◆ **TASK BRIEF**
Reproduce the material below, from the line containing "region: Pest" down to the very end, and leave the pictures out of your copy.

◆ **EXERCISE MATERIAL**
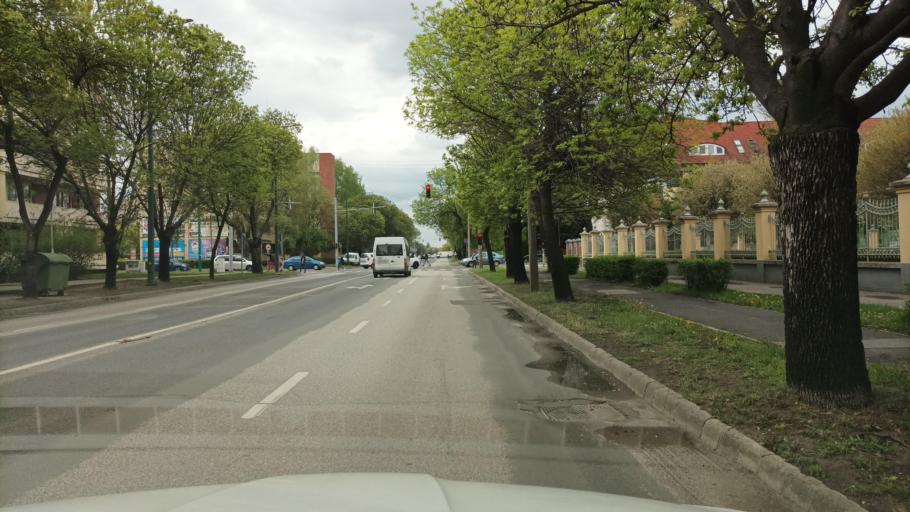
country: HU
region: Pest
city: Cegled
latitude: 47.1762
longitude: 19.8012
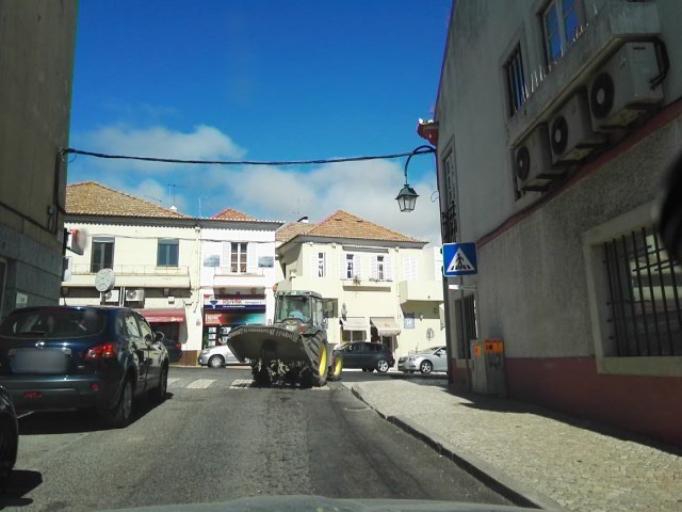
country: PT
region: Lisbon
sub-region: Arruda Dos Vinhos
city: Arruda dos Vinhos
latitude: 38.9828
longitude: -9.0774
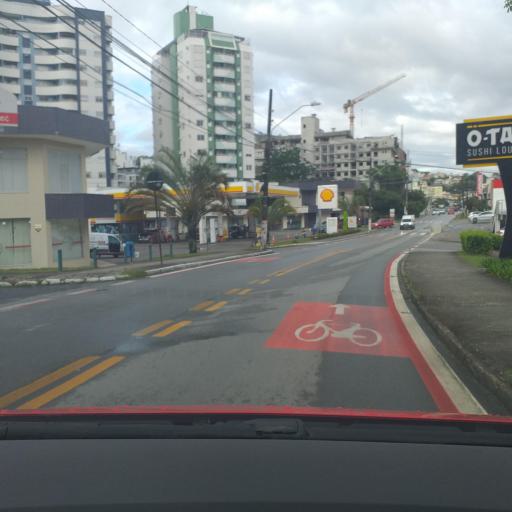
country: BR
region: Santa Catarina
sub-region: Florianopolis
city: Corrego Grande
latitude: -27.6005
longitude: -48.4994
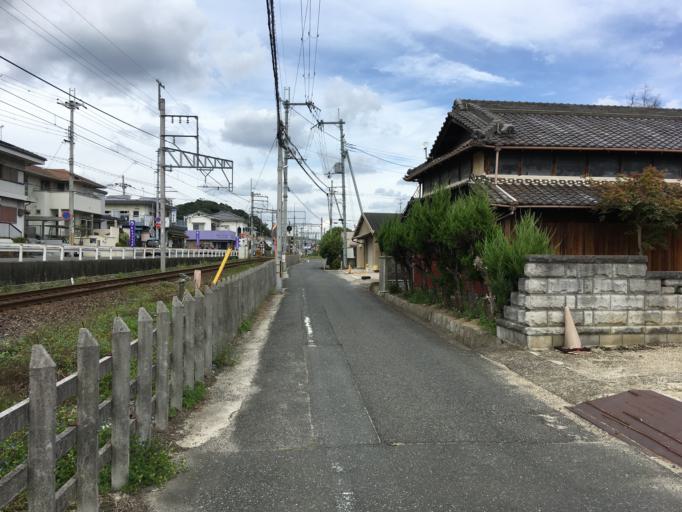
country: JP
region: Nara
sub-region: Ikoma-shi
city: Ikoma
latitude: 34.6186
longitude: 135.7047
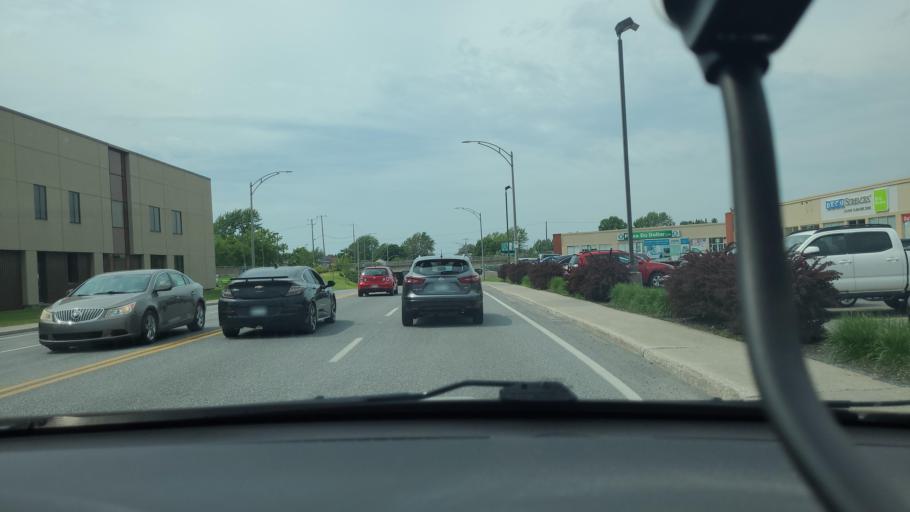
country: CA
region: Quebec
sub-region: Monteregie
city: Saint-Hyacinthe
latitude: 45.6236
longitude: -72.9601
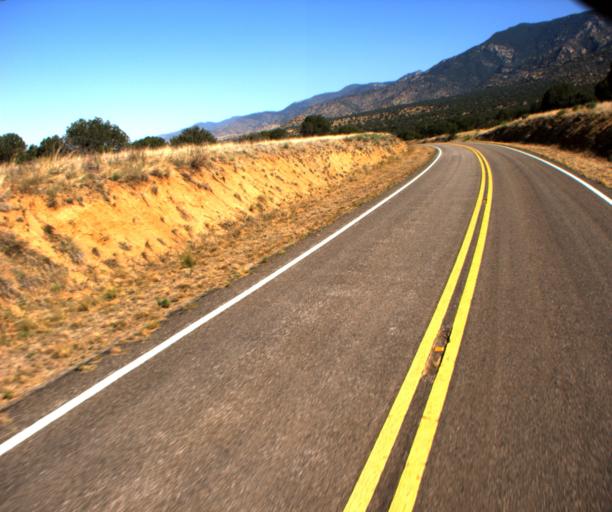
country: US
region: Arizona
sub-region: Graham County
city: Swift Trail Junction
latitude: 32.5920
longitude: -109.8551
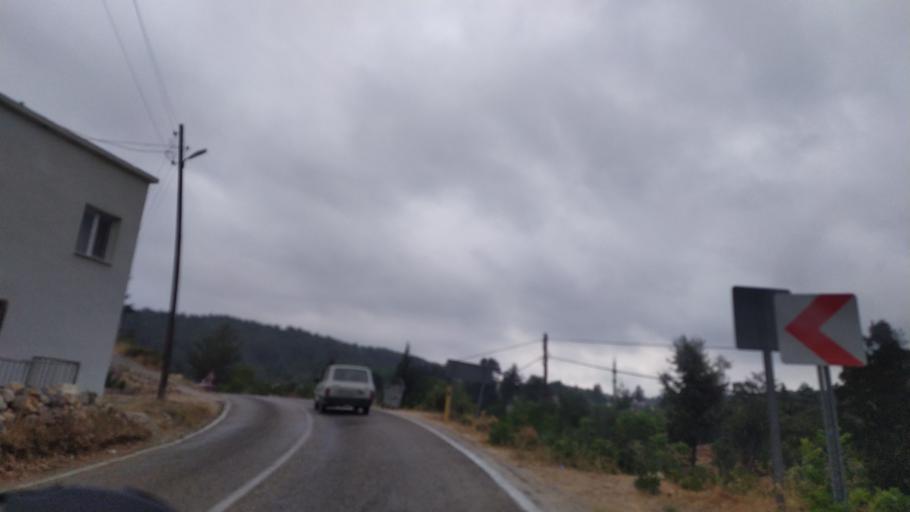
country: TR
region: Mersin
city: Silifke
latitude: 36.5357
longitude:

◆ **CORRECT ANSWER**
region: Pest
city: Cegled
latitude: 47.1762
longitude: 19.8012
country: PT
region: Lisbon
sub-region: Arruda Dos Vinhos
city: Arruda dos Vinhos
latitude: 38.9828
longitude: -9.0774
country: BR
region: Santa Catarina
sub-region: Florianopolis
city: Corrego Grande
latitude: -27.6005
longitude: -48.4994
country: JP
region: Nara
sub-region: Ikoma-shi
city: Ikoma
latitude: 34.6186
longitude: 135.7047
country: CA
region: Quebec
sub-region: Monteregie
city: Saint-Hyacinthe
latitude: 45.6236
longitude: -72.9601
country: US
region: Arizona
sub-region: Graham County
city: Swift Trail Junction
latitude: 32.5920
longitude: -109.8551
country: TR
region: Mersin
city: Silifke
latitude: 36.5357
longitude:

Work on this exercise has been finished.